= Vaib Solomon =

Australian humorous writer and businessman (1897–1982)

Vaiben Louis Solomon (31 May 1897 – 1982), commonly called "Vaib" to distinguish him from his father and others of the same name, was a businessman, better known as the humorous writer "Vaiben Louis".

==History==
Solomon was born in Medindie, South Australia, the only son of politician Vaiben Louis Solomon (1853–1908) and his second wife Alice née Cohen (died 19 May 1954).

He was educated at St Peter's College then at Wesley College, when his parents moved to Melbourne.
He wrote humorous pieces for a school magazine The Lion, which he sub-edited, and was active in amateur theatricals raising money for patriotic causes during the Great War.
He was successful in business, but continued to write, notably short humorous verses which were regularly published in Smith's Weekly 1922–1923.

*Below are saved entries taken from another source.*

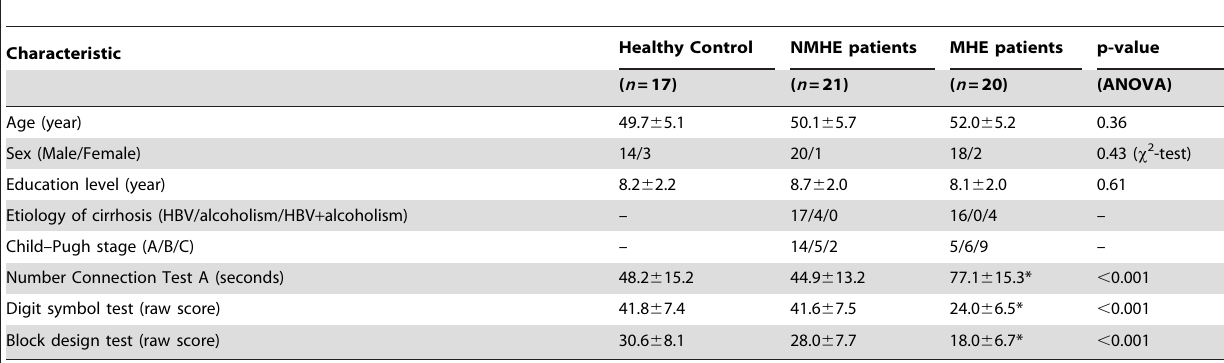
Table 1. Demographic and clinical characteristics of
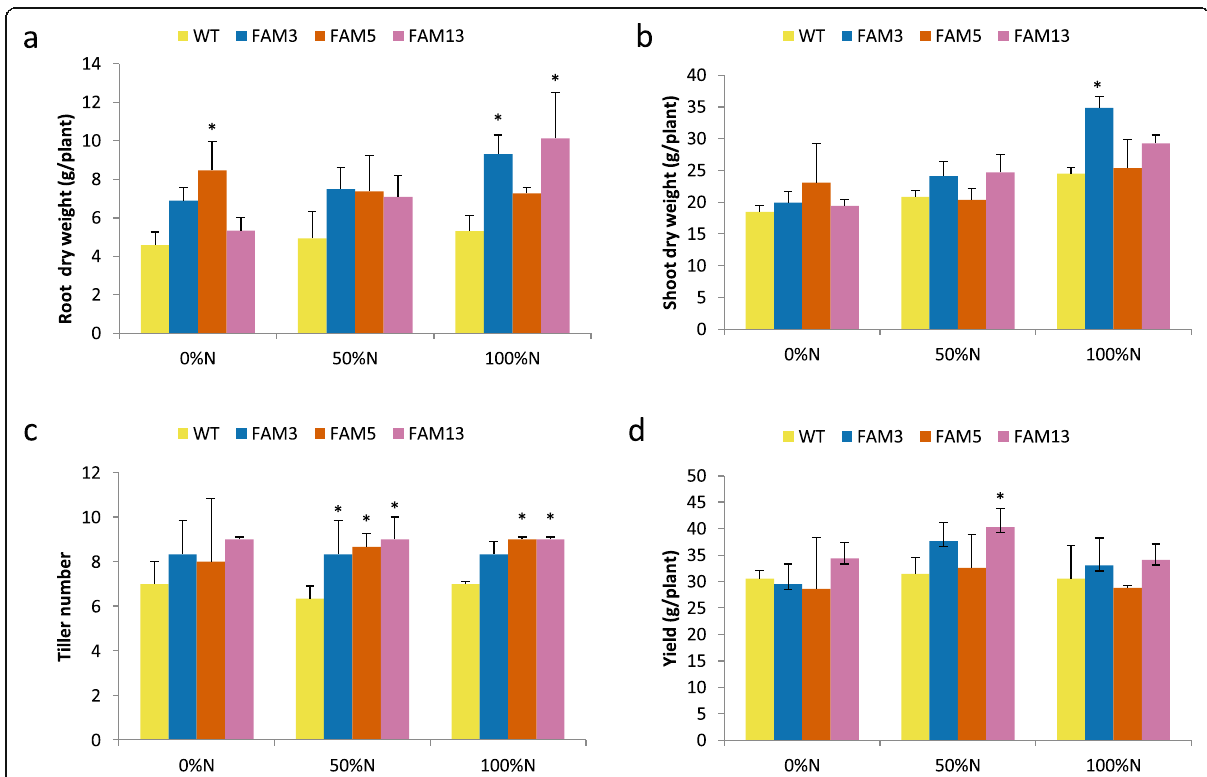
Fig. 2 Greenhouse experiment for evaluation of nitrogen use efficiency in transgenic events and wild type. a Root dry weight of three transgenic events and wild type at 3 N doses. b Shoot dry weight of three transgenic events and wild type at 3 N doses. c Tiller number of three transgenic events and wild type at 3 N doses. d Grain yield of three transgenic events and wild type at 3 N doses. Bars represent the means ± s.d. of three replicates. Means labeled with * indicate significant differences from WT at the corresponding N dose at P < 0.05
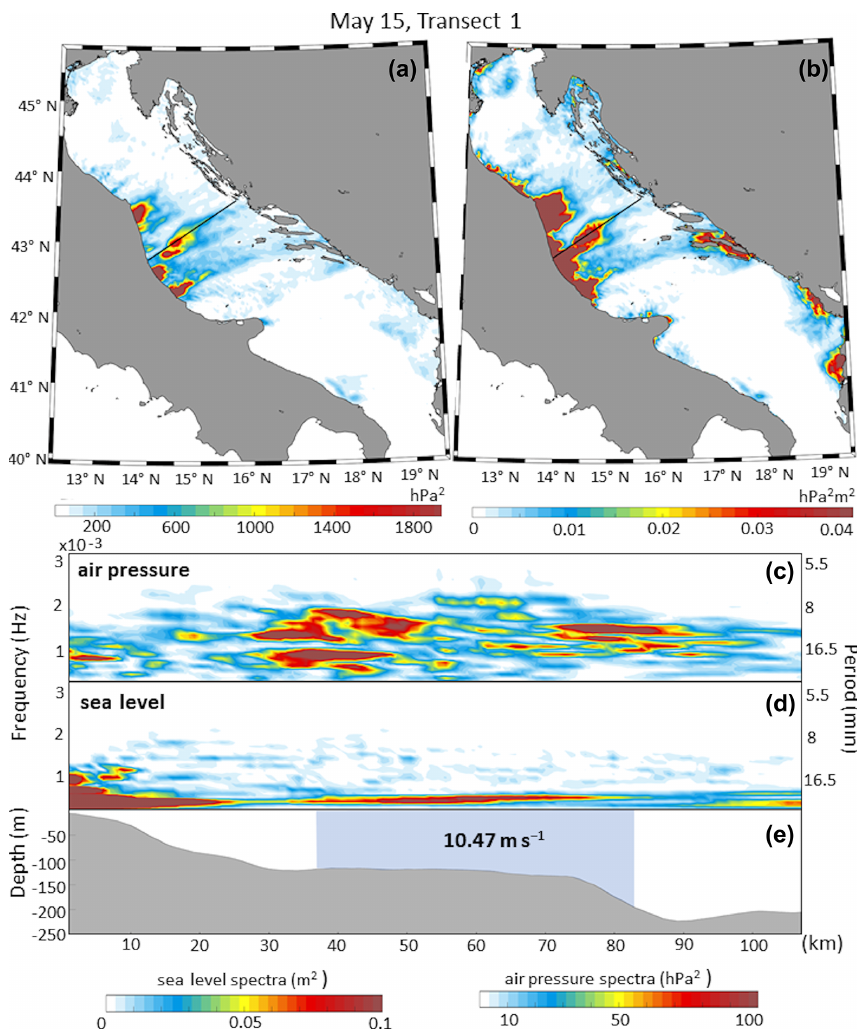
Figure 9. As in Fig. 7, but for the meteotsunamigenic disturbance of 15 May 2020 along Transect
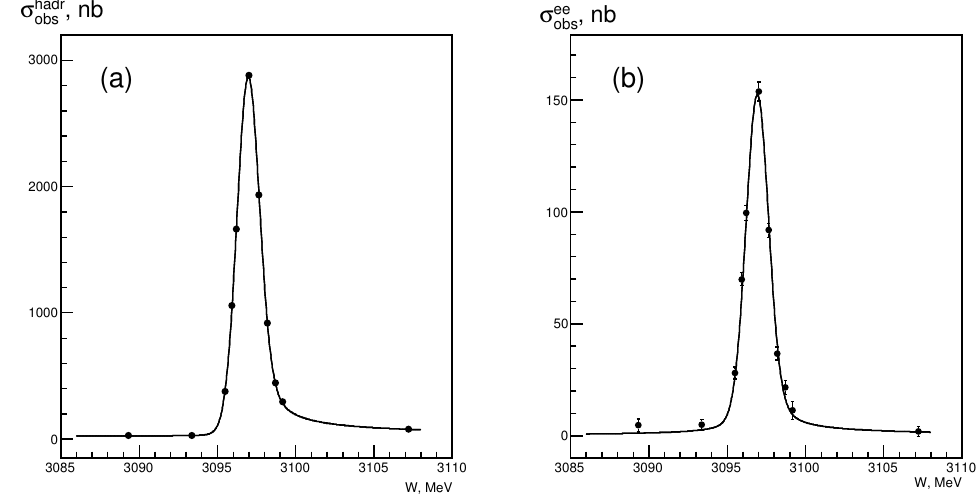
Figure 2 . Observed cross section as a function of the c.m. energy (a) for e + e (cid:0) ! J= ! hadrons and (b) for e + e (cid:0) ! J= ! e + e (cid:0) processes. The curves are the result of the combined (cid:12)t, (cid:31) 2 of the (cid:12)t equals 6.6 and 9.0 for the hadronic and leptonic channels, respectively, with the total number of degrees of freedom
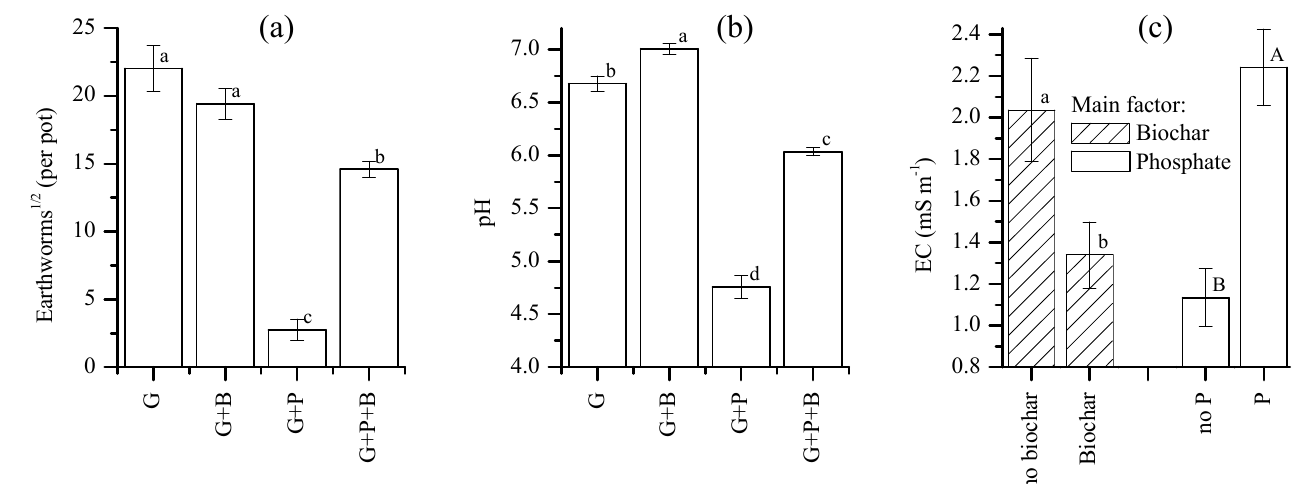
Figure 1. Square root of earthworm number after inoculation for 90 days in different composted substrates ( a ); pH ( b ) and electrical conductivity (EC) ( c ) of the vermicompost. G: grass clippings; G + B: grass + biochar; G + P: grass + phosphate; and G + B + P: grass + biochar + phosphate. Columns with the same lower-case letters (for earthworms, pH and biochar factor for EC) and upper-case letters (for P factor for EC) indicate no statistical difference at p < 0.05 using Duncan test. Vertical bars denote standard errors.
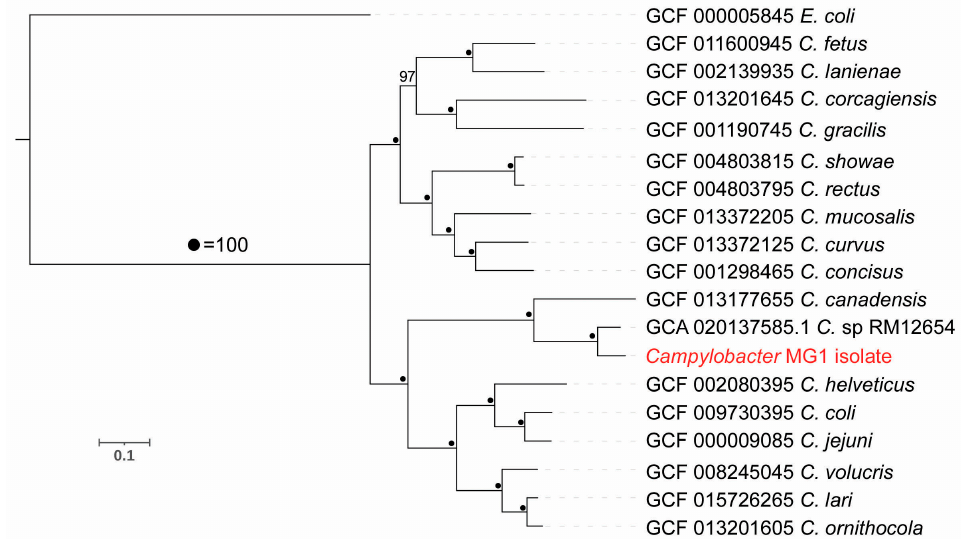
Figure 2. Phylogenomic analysis of the MG1 isolate. The phylogenomic tree was generated using 118 possible single copy genes specific to Proteobacteria and generated via GToTree. Escherichia coli ( E. coli —GCF_000005845) was used to root the tree. Nodes are annotated with bootstrap support (dot = 100% agreement). The scale bar indicates substitutions per site.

He wrote a sketch for the comedian Gene Gerrard, which drew the attention of Hugh J. Ward, who had just acquired the rights to the "hit" farce Tons of Money and commissioned Solomon to write the lyrics of a musical version to a score by Willy Redstone.
It had a successful run at Sydney's Grand Opera House 1 March – 23 May 1924 and Melbourne's Princess Theatre 10–30 November 1924 with Charles Heslop and Dot Brunton as Aubrey and Louise Allington.

He appears to have then ceased writing, and apart from his marriage in 1931, dropped out of the limelight completely.

==Family==
Solomon married Claribelle "Claire" Mitchell of Camberwell, Victoria on 31 March 1931.